▸ **RECORDS SHOWN**
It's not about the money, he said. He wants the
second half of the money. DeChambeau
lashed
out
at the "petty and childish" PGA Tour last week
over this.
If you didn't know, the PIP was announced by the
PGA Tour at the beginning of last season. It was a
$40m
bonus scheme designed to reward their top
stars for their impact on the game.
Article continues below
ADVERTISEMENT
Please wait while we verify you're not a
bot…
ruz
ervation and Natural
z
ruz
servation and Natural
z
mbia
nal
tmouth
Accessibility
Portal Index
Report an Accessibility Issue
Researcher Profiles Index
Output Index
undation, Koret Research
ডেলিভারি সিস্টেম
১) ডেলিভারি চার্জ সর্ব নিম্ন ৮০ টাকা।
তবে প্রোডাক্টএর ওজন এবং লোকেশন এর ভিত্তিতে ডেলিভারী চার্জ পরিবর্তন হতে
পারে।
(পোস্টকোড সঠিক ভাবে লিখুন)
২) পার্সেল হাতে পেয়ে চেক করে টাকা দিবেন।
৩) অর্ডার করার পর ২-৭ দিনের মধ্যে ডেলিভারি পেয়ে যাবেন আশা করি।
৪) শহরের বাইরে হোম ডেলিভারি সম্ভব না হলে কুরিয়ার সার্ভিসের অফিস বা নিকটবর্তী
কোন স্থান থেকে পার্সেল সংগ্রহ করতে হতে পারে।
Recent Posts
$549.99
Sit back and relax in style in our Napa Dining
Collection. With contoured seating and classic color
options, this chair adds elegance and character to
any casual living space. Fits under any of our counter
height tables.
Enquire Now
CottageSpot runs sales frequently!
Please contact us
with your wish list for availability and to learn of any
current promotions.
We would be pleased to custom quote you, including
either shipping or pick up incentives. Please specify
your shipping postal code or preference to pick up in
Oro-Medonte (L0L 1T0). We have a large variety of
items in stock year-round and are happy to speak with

▸ **YOUR INSTRUCTIONS**
Keeping each line exactly as it is, retype all of the data.

▸ **TASK SOLUTION**
It's not about the money, he said. He wants the
second half of the money. DeChambeau
lashed
out
at the "petty and childish" PGA Tour last week
over this.
If you didn't know, the PIP was announced by the
PGA Tour at the beginning of last season. It was a
$40m
bonus scheme designed to reward their top
stars for their impact on the game.
Article continues below
ADVERTISEMENT
Please wait while we verify you're not a
bot…
ruz
ervation and Natural
z
ruz
servation and Natural
z
mbia
nal
tmouth
Accessibility
Portal Index
Report an Accessibility Issue
Researcher Profiles Index
Output Index
undation, Koret Research
ডেলিভারি সিস্টেম
১) ডেলিভারি চার্জ সর্ব নিম্ন ৮০ টাকা।
তবে প্রোডাক্টএর ওজন এবং লোকেশন এর ভিত্তিতে ডেলিভারী চার্জ পরিবর্তন হতে
পারে।
(পোস্টকোড সঠিক ভাবে লিখুন)
২) পার্সেল হাতে পেয়ে চেক করে টাকা দিবেন।
৩) অর্ডার করার পর ২-৭ দিনের মধ্যে ডেলিভারি পেয়ে যাবেন আশা করি।
৪) শহরের বাইরে হোম ডেলিভারি সম্ভব না হলে কুরিয়ার সার্ভিসের অফিস বা নিকটবর্তী
কোন স্থান থেকে পার্সেল সংগ্রহ করতে হতে পারে।
Recent Posts
$549.99
Sit back and relax in style in our Napa Dining
Collection. With contoured seating and classic color
options, this chair adds elegance and character to
any casual living space. Fits under any of our counter
height tables.
Enquire Now
CottageSpot runs sales frequently!
Please contact us
with your wish list for availability and to learn of any
current promotions.
We would be pleased to custom quote you, including
either shipping or pick up incentives. Please specify
your shipping postal code or preference to pick up in
Oro-Medonte (L0L 1T0). We have a large variety of
items in stock year-round and are happy to speak with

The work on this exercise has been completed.